SP: One of the many things I LOVE about your label is that although you’re technically plus size, it’s not the be all and end all of the clothes. They are more fashion forward than anything else.
SJ: LaLA doesn’t fit into the stereotype of plus size clothing. LaLA is a design driven, plus size clothing label, that caters to a more contemporary market that represents the kind of lifestyles we lead.
My focus is what I want to wear as a plus size woman. My taste and the way I design is what is perceived as “fashion forward”.
SP: Tell me about the background of this?
SJ: I didn’t know plus size was going to be my world until I was offered a job at The Carpenters Daughter. Caroline Marr rang me and offered me a job after my graduating show at university.
At university plus size didn’t seem like an option, it wasn’t a norm. There weren’t many plus size designers, plus size models, or visibility. When we showed at Fashion Week 2009 it was one of the first times that plus size had shown in the World, let alone New Zealand.
SP: You know I love your FAT tees – tell us about this. What made you make plus size tees with the word FAT on them?
SJ: The FAT tee was created as a confronting statement of a descriptive word. FAT as a word is so discriminatory, it is loaded with so many negative connotations and causes so many people so much pain. I feel like wearing the word FAT boldly spelled out on a t-shirt shoves it back in the face of judgmental people. Take the power back, and be liberated.
SP: How did you become such an advocate for body love? Where did it all begin?
SJ: I think I truly started to look at my body differently when I was working at The Carpenter’s Daughter. I’ve always had confidence in myself because I had confidence in my brain and my abilities. Watching Caroline and being a part of that community gave me a new sense of self and self-worth and a different perception of beauty. I worked with women of all shapes, sizes, and ethnicities in all walks of life and it changed my total perception of beauty. I was allowed to be myself, I wasn’t being judged.
SP: And tell me about fat yoga? What’s the concept behind that?

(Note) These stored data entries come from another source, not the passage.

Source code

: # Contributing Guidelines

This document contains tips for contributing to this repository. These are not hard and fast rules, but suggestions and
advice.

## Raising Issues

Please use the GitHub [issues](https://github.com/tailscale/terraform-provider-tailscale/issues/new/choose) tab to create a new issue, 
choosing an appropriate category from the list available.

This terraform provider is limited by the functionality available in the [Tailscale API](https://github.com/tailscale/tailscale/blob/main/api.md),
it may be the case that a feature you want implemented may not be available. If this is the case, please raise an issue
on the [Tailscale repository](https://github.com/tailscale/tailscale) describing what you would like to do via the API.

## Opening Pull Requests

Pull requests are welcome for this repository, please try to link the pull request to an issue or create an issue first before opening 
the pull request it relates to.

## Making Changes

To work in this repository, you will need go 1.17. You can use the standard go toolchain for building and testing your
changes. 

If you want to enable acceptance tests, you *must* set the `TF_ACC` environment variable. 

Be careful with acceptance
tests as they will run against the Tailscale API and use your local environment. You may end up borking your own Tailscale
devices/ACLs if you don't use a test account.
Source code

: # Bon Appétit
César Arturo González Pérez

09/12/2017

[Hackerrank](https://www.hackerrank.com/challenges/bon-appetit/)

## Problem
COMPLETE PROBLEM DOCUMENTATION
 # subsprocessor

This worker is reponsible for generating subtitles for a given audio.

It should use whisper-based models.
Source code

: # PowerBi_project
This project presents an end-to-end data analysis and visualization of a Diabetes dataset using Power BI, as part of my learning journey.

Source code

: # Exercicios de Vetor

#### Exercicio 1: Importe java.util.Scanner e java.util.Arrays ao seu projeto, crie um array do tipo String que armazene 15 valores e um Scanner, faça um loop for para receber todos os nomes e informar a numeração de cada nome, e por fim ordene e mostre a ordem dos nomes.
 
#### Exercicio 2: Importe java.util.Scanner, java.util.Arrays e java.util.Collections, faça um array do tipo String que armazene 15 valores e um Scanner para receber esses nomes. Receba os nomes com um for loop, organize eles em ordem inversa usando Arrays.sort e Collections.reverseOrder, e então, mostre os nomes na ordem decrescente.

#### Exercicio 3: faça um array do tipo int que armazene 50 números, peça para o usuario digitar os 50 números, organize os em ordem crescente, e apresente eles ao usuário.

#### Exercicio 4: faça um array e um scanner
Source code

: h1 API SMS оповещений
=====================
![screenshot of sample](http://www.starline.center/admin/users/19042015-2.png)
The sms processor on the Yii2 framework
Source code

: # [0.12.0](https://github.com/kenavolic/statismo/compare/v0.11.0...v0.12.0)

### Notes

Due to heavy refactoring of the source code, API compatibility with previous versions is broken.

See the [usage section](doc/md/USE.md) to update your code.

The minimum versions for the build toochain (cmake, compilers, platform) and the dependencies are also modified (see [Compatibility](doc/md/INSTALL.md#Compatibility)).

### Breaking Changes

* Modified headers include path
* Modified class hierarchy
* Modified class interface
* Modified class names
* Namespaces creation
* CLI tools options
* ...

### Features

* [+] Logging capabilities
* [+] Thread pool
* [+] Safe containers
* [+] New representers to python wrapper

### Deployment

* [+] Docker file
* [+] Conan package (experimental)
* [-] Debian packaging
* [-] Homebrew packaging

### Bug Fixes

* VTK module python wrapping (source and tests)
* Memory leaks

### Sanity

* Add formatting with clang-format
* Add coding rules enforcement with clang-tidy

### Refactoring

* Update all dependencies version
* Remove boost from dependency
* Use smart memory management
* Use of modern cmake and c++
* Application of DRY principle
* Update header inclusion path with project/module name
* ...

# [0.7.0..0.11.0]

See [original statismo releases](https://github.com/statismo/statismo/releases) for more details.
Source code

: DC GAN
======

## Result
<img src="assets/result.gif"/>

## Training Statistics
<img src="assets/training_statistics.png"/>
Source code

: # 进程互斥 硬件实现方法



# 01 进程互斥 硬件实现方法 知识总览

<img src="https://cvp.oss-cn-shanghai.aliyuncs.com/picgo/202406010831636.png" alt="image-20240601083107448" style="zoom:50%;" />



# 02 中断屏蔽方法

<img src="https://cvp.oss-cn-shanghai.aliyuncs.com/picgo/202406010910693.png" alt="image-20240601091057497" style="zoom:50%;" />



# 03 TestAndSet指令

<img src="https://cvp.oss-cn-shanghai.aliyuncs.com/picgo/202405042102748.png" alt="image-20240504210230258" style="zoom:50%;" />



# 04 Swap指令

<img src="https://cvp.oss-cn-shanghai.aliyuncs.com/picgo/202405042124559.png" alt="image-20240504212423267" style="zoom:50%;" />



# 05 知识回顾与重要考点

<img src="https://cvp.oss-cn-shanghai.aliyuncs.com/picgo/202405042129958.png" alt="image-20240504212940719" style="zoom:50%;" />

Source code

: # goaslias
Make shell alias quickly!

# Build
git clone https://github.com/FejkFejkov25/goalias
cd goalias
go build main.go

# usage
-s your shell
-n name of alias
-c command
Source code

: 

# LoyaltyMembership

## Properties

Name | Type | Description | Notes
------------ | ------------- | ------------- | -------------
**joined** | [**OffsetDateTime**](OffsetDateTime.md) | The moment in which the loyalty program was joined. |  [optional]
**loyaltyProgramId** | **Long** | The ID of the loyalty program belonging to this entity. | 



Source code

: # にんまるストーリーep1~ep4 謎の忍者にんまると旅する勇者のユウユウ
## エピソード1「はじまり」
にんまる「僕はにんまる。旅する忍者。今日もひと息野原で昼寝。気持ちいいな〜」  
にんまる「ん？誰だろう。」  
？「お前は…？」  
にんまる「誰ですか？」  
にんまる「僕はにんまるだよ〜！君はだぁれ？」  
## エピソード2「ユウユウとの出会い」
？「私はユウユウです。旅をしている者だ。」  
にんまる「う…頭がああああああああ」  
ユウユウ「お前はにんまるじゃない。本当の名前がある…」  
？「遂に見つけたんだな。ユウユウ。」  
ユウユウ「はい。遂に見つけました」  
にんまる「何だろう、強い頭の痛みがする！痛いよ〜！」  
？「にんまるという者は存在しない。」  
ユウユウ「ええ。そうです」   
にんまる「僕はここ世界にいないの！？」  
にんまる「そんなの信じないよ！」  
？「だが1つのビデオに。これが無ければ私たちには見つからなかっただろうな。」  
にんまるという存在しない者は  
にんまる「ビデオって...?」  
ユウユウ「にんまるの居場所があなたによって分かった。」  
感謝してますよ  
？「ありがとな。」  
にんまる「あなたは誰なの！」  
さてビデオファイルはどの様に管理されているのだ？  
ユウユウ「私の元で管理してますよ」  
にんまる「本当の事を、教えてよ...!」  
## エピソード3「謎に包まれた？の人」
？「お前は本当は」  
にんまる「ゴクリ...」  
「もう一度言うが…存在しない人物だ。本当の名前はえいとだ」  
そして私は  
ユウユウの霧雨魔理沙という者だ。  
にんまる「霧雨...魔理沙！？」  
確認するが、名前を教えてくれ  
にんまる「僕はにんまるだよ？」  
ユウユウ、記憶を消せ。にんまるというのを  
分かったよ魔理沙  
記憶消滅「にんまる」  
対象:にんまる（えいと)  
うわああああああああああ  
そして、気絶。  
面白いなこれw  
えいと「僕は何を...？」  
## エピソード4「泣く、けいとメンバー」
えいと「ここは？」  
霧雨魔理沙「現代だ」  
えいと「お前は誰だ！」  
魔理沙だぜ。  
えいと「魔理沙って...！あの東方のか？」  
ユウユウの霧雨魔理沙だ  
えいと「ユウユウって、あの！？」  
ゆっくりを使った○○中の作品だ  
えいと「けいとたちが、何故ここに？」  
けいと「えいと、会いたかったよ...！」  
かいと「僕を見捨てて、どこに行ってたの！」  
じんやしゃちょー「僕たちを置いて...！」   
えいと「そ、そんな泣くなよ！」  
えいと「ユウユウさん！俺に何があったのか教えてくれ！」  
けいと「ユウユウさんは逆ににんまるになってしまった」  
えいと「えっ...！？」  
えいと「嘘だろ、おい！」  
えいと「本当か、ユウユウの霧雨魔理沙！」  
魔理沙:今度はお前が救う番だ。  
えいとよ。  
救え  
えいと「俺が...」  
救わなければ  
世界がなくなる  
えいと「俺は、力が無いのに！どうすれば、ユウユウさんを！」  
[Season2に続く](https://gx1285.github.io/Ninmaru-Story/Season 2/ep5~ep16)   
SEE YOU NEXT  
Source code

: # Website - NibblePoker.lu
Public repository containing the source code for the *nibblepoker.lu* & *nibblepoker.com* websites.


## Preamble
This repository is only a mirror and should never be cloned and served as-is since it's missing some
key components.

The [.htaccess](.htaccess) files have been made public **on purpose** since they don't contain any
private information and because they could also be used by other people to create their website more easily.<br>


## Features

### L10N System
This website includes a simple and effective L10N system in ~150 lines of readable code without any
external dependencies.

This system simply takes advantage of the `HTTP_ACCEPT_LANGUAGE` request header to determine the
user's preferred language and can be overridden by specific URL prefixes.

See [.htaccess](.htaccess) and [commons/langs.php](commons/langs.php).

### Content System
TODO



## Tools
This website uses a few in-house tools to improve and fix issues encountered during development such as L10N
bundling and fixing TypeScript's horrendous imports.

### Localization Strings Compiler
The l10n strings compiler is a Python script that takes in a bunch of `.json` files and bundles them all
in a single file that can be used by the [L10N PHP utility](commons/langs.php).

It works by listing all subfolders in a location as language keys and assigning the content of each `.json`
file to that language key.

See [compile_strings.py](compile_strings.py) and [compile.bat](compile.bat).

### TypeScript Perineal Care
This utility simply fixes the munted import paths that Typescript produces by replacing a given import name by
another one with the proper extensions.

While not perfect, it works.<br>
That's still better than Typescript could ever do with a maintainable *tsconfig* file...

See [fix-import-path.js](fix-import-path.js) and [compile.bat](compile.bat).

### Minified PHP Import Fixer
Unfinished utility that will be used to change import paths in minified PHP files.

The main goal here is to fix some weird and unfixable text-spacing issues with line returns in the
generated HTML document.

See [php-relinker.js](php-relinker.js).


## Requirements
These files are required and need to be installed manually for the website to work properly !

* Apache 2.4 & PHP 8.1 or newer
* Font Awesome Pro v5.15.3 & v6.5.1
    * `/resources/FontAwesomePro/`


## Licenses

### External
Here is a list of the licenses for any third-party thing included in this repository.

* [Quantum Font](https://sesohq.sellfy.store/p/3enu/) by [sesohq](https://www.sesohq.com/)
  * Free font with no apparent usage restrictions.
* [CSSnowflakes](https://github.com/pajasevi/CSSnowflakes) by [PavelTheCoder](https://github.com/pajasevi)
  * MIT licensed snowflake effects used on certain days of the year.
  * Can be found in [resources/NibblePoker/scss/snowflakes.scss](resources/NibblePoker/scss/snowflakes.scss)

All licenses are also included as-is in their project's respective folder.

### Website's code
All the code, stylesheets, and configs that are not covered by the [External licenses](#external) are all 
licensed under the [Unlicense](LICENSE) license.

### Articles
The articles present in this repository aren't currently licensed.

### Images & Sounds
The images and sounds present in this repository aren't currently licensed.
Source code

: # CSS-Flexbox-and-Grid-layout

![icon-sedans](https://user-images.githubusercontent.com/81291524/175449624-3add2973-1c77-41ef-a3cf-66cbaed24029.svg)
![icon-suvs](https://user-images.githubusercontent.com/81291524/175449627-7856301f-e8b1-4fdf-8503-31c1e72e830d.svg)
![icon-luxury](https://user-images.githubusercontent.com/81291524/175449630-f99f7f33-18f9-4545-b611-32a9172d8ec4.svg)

SJ: In America and Australia, there’s been an increase of fat yoga classes and I thought “why the hell can’t I make this happen in New Zealand for my community?” It took about six months to find a yoga teacher, then I found Kristina and she got why I wanted to call it fat yoga instead of ‘fluffy body positive yoga’. We are creating a safe, nonjudgmental space where FAT people can relate to the people around them. Our bodies move and make shapes differently and I think it important to have a space that caters specifically to this.
The term body positive is a bit too soft for me, for me ‘fat’ goes straight to the root of the issue. There is a big reclaiming of the word ‘fat’ in reaction to the body positive movement, because it’s not quite enough. It’s a pre-existing historical fight where ‘fat’ is quite a new concept because we own it. Fat people were historically seen as wealthy, privileged and the rich changed this because they wanted something elitist. In World War 1 and 2, the elite were fat, food and luxury were scarce. Then canned food came along and became more readily available for the poor. The poor became fatter, so the rich decided they needed something else to be ‘elite’. That is when the media and advertising started, it has been pushed onto a trajectory and here we are. Fat has connotations with being lazy, poor or stupid. It is classist and racist. So many bad stereotypes that come with it. A great resource is The Militant Baker’s Things No One Will Tell Fat Girls.
SP: Who inspires your creativity?
SJ: A good night’s sleep. Coffee. When you’re creative, you’re just kind of naturally creative. You listen to your instincts.
SP: Who are your favorite designers/influences?
Sj:I admire what other designers do. I find it hard to relate to a lot of designers because I can’t relate it to my body. I think people do really beautiful things and I don’t discredit it. I look at the world differently and their work in an objective way because I don’t think “ooh I wish I could have that”, because I can’t.
SP: What do you love most about what you do?
SJ: My LaLA babes. About how my designs change people’s perceptions of themselves and make women feel good. LaLA is about changing the landscape of fashion.
SP: Lastly, I always ask everyone I interview what advice they would offer to up-and-comers. What would you suggest?
SJ: Work experience. Work in your industry, for free if you have to. Get a job, work in your industry, learn from mentors and employers and make the contacts as you go.